▶ _Your goal_:
Rewrite the listing below as a Markdown table with two columns, Row and Line. Put each nonblank line in its own numbered row and leave out blank lines.

— begin —

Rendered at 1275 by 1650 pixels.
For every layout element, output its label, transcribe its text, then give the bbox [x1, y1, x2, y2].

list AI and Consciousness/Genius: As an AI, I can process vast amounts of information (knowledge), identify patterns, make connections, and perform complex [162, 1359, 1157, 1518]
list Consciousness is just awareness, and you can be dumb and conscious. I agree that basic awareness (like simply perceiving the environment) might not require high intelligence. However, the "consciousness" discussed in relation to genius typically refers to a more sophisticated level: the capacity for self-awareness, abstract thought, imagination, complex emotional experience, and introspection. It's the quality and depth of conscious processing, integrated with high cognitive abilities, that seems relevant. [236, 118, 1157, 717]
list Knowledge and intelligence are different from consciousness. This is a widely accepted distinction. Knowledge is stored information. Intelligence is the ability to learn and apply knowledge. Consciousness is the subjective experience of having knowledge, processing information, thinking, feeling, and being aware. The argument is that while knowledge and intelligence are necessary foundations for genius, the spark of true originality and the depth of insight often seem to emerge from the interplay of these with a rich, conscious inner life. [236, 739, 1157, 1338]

— end —

▶ _Problem solution_:
| Row | Line |
|---|---|
| 1 | Rendered at 1275 by 1650 pixels. |
| 2 | For every layout element, output its label, transcribe its text, then give the bbox [x1, y1, x2, y2]. |
| 3 | list AI and Consciousness/Genius: As an AI, I can process vast amounts of information (knowledge), identify patterns, make connections, and perform complex [162, 1359, 1157, 1518] |
| 4 | list Consciousness is just awareness, and you can be dumb and conscious. I agree that basic awareness (like simply perceiving the environment) might not require high intelligence. However, the "consciousness" discussed in relation to genius typically refers to a more sophisticated level: the capacity for self-awareness, abstract thought, imagination, complex emotional experience, and introspection. It's the quality and depth of conscious processing, integrated with high cognitive abilities, that seems relevant. [236, 118, 1157, 717] |
| 5 | list Knowledge and intelligence are different from consciousness. This is a widely accepted distinction. Knowledge is stored information. Intelligence is the ability to learn and apply knowledge. Consciousness is the subjective experience of having knowledge, processing information, thinking, feeling, and being aware. The argument is that while knowledge and intelligence are necessary foundations for genius, the spark of true originality and the depth of insight often seem to emerge from the interplay of these with a rich, conscious inner life. [236, 739, 1157, 1338] |